- **What needs to be done**: Retype the records that follow, every line exactly as written.

- **Data extract**:

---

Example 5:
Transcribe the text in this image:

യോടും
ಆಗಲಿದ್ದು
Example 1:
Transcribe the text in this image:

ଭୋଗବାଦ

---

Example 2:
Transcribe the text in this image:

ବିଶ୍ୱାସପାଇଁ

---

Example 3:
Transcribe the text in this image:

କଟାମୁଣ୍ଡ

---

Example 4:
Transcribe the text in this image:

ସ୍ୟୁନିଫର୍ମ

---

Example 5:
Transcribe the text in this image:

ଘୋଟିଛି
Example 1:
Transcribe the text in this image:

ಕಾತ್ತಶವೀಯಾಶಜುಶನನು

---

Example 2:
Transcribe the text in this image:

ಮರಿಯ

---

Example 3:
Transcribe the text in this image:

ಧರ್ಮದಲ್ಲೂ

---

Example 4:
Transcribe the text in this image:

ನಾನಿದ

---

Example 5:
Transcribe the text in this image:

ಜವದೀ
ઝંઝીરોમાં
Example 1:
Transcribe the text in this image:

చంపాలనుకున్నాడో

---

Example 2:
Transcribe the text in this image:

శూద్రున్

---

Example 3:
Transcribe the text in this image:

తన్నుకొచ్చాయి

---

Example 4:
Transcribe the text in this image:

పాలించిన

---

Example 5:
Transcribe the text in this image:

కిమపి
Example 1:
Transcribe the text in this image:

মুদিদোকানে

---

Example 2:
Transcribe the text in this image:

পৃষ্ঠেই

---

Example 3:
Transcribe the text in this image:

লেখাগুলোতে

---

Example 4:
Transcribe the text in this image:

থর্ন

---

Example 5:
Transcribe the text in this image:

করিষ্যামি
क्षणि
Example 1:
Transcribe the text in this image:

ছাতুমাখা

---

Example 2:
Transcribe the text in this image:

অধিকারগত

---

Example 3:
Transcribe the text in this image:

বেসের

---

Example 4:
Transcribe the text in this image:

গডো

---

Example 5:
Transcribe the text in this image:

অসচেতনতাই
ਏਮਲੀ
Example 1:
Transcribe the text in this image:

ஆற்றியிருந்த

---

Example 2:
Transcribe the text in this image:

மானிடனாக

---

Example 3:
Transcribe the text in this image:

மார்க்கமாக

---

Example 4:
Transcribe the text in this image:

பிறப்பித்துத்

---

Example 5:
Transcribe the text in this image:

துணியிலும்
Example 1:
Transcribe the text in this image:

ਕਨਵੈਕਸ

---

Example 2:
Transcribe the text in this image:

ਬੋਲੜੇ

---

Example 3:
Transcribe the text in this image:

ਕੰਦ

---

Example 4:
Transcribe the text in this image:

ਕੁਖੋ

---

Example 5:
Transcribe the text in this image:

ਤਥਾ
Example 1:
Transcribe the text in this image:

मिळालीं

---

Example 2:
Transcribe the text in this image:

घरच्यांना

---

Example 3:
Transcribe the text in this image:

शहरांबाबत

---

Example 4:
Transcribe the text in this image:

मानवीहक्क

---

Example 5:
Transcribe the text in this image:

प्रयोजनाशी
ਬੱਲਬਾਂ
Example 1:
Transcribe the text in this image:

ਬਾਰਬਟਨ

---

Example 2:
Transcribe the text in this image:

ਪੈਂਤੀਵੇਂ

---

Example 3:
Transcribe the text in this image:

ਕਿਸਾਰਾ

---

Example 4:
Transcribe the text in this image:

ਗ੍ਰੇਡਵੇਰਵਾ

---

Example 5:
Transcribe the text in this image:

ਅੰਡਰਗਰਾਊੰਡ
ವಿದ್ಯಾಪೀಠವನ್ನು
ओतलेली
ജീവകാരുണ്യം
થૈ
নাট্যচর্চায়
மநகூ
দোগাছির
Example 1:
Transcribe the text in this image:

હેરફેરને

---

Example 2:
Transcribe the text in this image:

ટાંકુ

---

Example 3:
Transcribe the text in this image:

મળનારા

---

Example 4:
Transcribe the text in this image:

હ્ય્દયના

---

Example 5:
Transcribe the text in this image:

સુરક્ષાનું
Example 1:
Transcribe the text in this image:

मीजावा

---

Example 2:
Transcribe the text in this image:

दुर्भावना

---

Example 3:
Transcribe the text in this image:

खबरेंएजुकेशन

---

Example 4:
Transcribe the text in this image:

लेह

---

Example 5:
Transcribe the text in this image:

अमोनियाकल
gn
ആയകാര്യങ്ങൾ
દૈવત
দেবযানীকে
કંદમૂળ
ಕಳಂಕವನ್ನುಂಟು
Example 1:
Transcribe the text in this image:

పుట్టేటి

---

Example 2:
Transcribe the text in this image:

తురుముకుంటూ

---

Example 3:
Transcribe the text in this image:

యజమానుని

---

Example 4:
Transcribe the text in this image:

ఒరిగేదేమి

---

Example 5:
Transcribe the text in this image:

- **Answer space**:
---

Example 5:
Transcribe the text in this image:

യോടും
ಆಗಲಿದ್ದು
Example 1:
Transcribe the text in this image:

ଭୋଗବାଦ

---

Example 2:
Transcribe the text in this image:

ବିଶ୍ୱାସପାଇଁ

---

Example 3:
Transcribe the text in this image:

କଟାମୁଣ୍ଡ

---

Example 4:
Transcribe the text in this image:

ସ୍ୟୁନିଫର୍ମ

---

Example 5:
Transcribe the text in this image:

ଘୋଟିଛି
Example 1:
Transcribe the text in this image:

ಕಾತ್ತಶವೀಯಾಶಜುಶನನು

---

Example 2:
Transcribe the text in this image:

ಮರಿಯ

---

Example 3:
Transcribe the text in this image:

ಧರ್ಮದಲ್ಲೂ

---

Example 4:
Transcribe the text in this image:

ನಾನಿದ

---

Example 5:
Transcribe the text in this image:

ಜವದೀ
ઝંઝીરોમાં
Example 1:
Transcribe the text in this image:

చంపాలనుకున్నాడో

---

Example 2:
Transcribe the text in this image:

శూద్రున్

---

Example 3:
Transcribe the text in this image:

తన్నుకొచ్చాయి

---

Example 4:
Transcribe the text in this image:

పాలించిన

---

Example 5:
Transcribe the text in this image:

కిమపి
Example 1:
Transcribe the text in this image:

মুদিদোকানে

---

Example 2:
Transcribe the text in this image:

পৃষ্ঠেই

---

Example 3:
Transcribe the text in this image:

লেখাগুলোতে

---

Example 4:
Transcribe the text in this image:

থর্ন

---

Example 5:
Transcribe the text in this image:

করিষ্যামি
क्षणि
Example 1:
Transcribe the text in this image:

ছাতুমাখা

---

Example 2:
Transcribe the text in this image:

অধিকারগত

---

Example 3:
Transcribe the text in this image:

বেসের

---

Example 4:
Transcribe the text in this image:

গডো

---

Example 5:
Transcribe the text in this image:

অসচেতনতাই
ਏਮਲੀ
Example 1:
Transcribe the text in this image:

ஆற்றியிருந்த

---

Example 2:
Transcribe the text in this image:

மானிடனாக

---

Example 3:
Transcribe the text in this image:

மார்க்கமாக

---

Example 4:
Transcribe the text in this image:

பிறப்பித்துத்

---

Example 5:
Transcribe the text in this image:

துணியிலும்
Example 1:
Transcribe the text in this image:

ਕਨਵੈਕਸ

---

Example 2:
Transcribe the text in this image:

ਬੋਲੜੇ

---

Example 3:
Transcribe the text in this image:

ਕੰਦ

---

Example 4:
Transcribe the text in this image:

ਕੁਖੋ

---

Example 5:
Transcribe the text in this image:

ਤਥਾ
Example 1:
Transcribe the text in this image:

मिळालीं

---

Example 2:
Transcribe the text in this image:

घरच्यांना

---

Example 3:
Transcribe the text in this image:

शहरांबाबत

---

Example 4:
Transcribe the text in this image:

मानवीहक्क

---

Example 5:
Transcribe the text in this image:

प्रयोजनाशी
ਬੱਲਬਾਂ
Example 1:
Transcribe the text in this image:

ਬਾਰਬਟਨ

---

Example 2:
Transcribe the text in this image:

ਪੈਂਤੀਵੇਂ

---

Example 3:
Transcribe the text in this image:

ਕਿਸਾਰਾ

---

Example 4:
Transcribe the text in this image:

ਗ੍ਰੇਡਵੇਰਵਾ

---

Example 5:
Transcribe the text in this image:

ਅੰਡਰਗਰਾਊੰਡ
ವಿದ್ಯಾಪೀಠವನ್ನು
ओतलेली
ജീവകാരുണ്യം
થૈ
নাট্যচর্চায়
மநகூ
দোগাছির
Example 1:
Transcribe the text in this image:

હેરફેરને

---

Example 2:
Transcribe the text in this image:

ટાંકુ

---

Example 3:
Transcribe the text in this image:

મળનારા

---

Example 4:
Transcribe the text in this image:

હ્ય્દયના

---

Example 5:
Transcribe the text in this image:

સુરક્ષાનું
Example 1:
Transcribe the text in this image:

मीजावा

---

Example 2:
Transcribe the text in this image:

दुर्भावना

---

Example 3:
Transcribe the text in this image:

खबरेंएजुकेशन

---

Example 4:
Transcribe the text in this image:

लेह

---

Example 5:
Transcribe the text in this image:

अमोनियाकल
gn
ആയകാര്യങ്ങൾ
દૈવત
দেবযানীকে
કંદમૂળ
ಕಳಂಕವನ್ನುಂಟು
Example 1:
Transcribe the text in this image:

పుట్టేటి

---

Example 2:
Transcribe the text in this image:

తురుముకుంటూ

---

Example 3:
Transcribe the text in this image:

యజమానుని

---

Example 4:
Transcribe the text in this image:

ఒరిగేదేమి

---

Example 5:
Transcribe the text in this image:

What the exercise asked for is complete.